He held the binoculars away from his face for a moment and looked at the cabin with his naked eyes.
A sound like a sword pulled from a scabbard made him turn. His associate had pulled a machete from its sleeve on the side of their ATV. He held a rubber mask in his right hand. The mask was green.
He lifted it up and pulled it onto his head. It was a Yoda mask with twin pointy ears sticking straight out on either side.
He swung the machete back and forth through the air, making a whooshing sound.
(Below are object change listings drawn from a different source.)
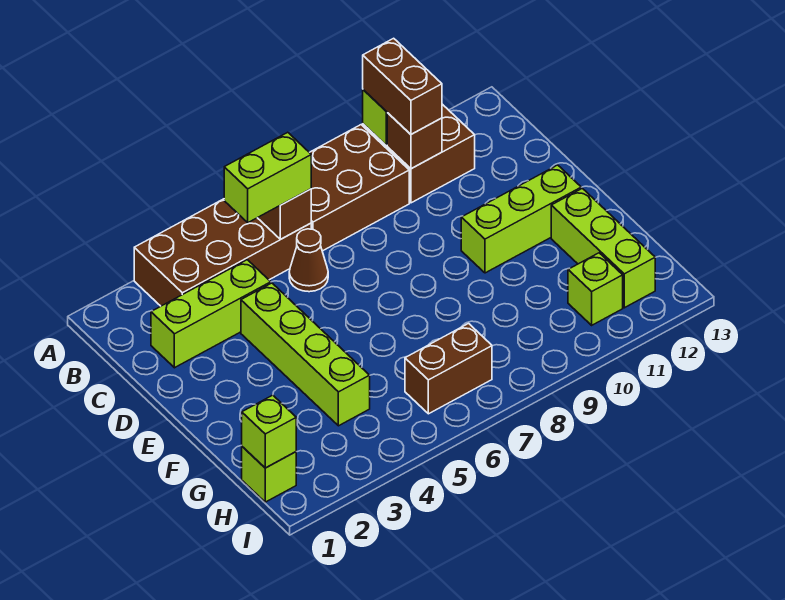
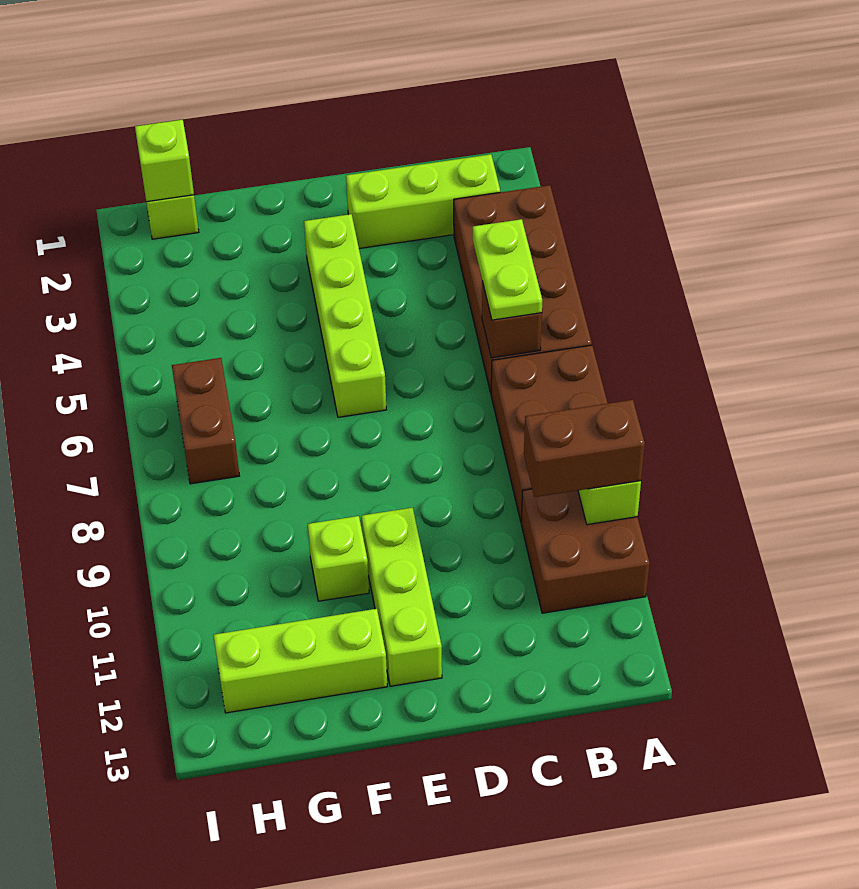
lime brick B5:B6 level 3 -> lime plate B5:B6 level 3
brown brick B10 level 2 -> none
lime brick C2:C4 level 1 -> lime brick B2:D2 level 1
brown cone C6 level 1 -> none
lime brick D4:G4 level 1 -> lime brick E3:E6 level 1
lime brick H11 level 1 -> lime brick F10 level 1

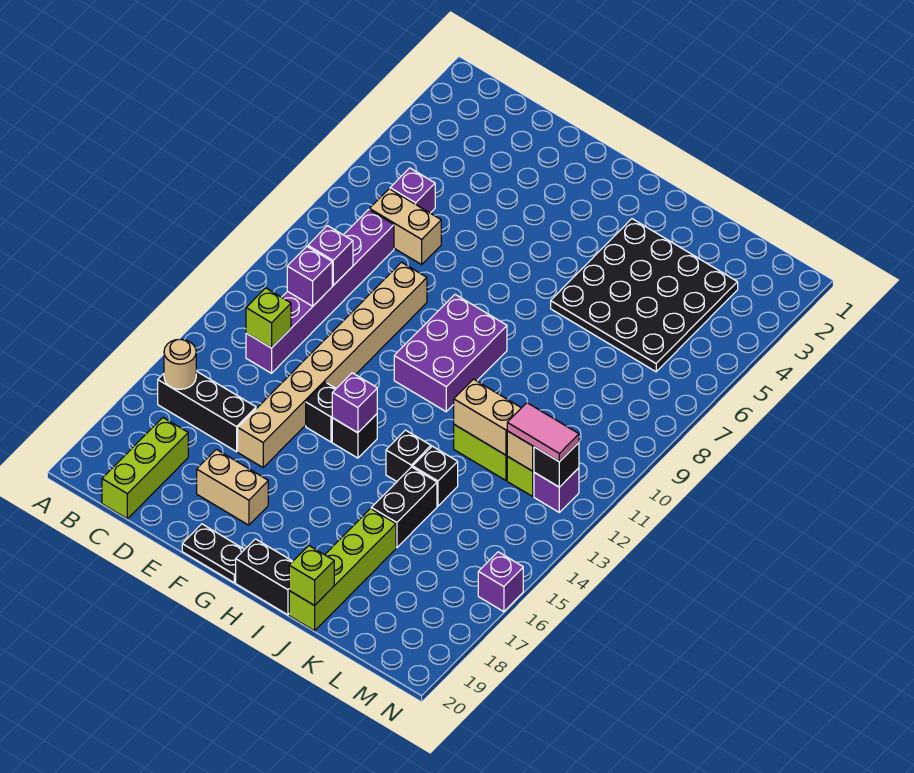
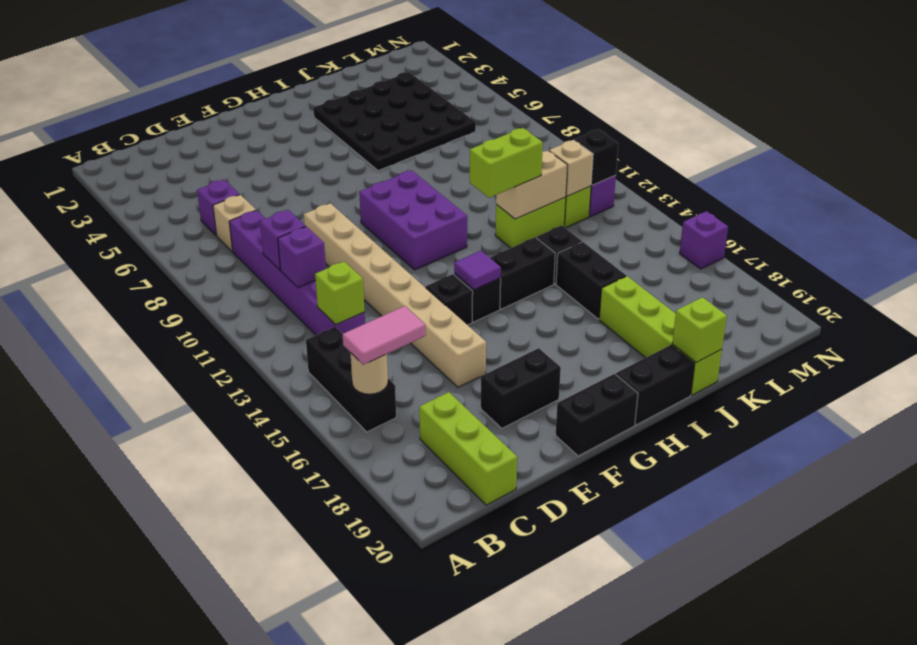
black brick B16:D16 level 1 -> black brick B14:B16 level 1
tan brick C7:D7 level 1 -> tan brick C7 level 1
tan brick E18:F18 level 1 -> black brick E18:F18 level 1
black plate F20:G20 level 1 -> black brick F20:G20 level 1
purple brick G14 level 2 -> purple tile G14 level 2
none -> lime brick I12:J12 level 3
black brick I14 level 1 -> black brick H14:I14 level 1
pink tile L12:M12 level 3 -> pink tile B16:C16 level 3

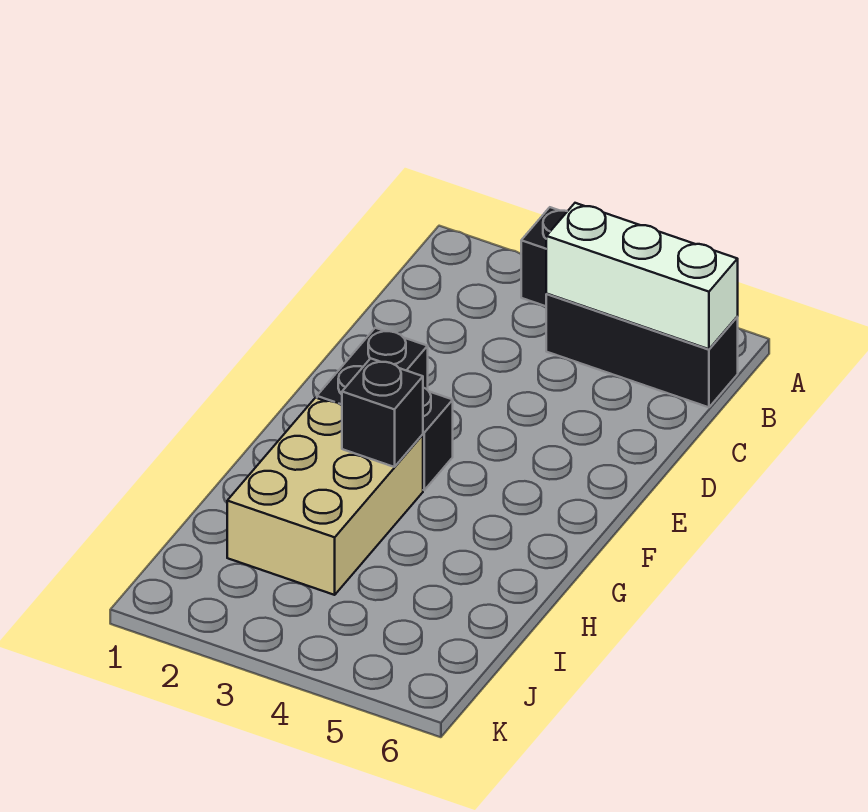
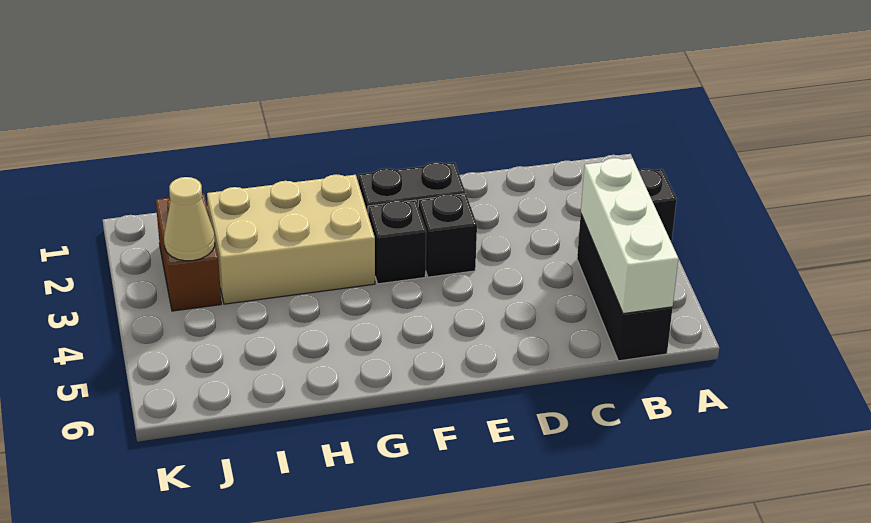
black brick G3 level 2 -> black brick E3 level 1
none -> brown brick J2:J3 level 1
none -> tan cone J3 level 2

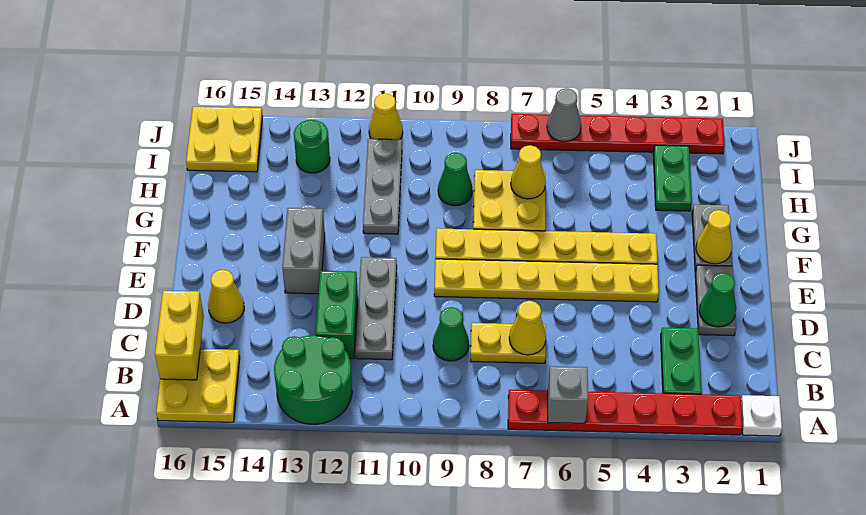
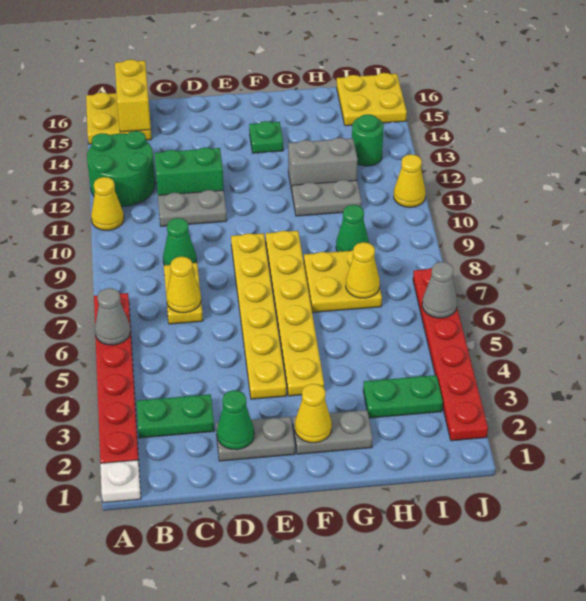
grey brick A6 level 2 -> grey cone A6 level 2
yellow brick B16:C16 level 2 -> yellow brick B15:B16 level 2
grey plate C11:E11 level 1 -> grey plate C11:D11 level 1
yellow cone D15 level 1 -> yellow cone A11 level 1
grey brick E13:F13 level 1 -> grey brick G12:H12 level 1
none -> green plate F14 level 1
grey plate G11:I11 level 1 -> grey plate G11:H11 level 1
“May the Force be with you,” he said.
The man with the binoculars said, “Trick or treat.”
• •
She was reading about hibernation. Bears, unlike chipmunks and ground squirrels, were not true hibernators. They were considered “super-hibernators,” which meant that their body temperature and respiration did not drop like true hibernators, and sometimes grizzly bears stayed out all winter.
One survey indicated that Yellowstone grizzlies began to den in preparation for winter between late October and mid November. She didn’t have a lot of time. If there were grizzlies in the San Juan Mountains, they would probably follow a similar pattern to Yellowstone grizzlies.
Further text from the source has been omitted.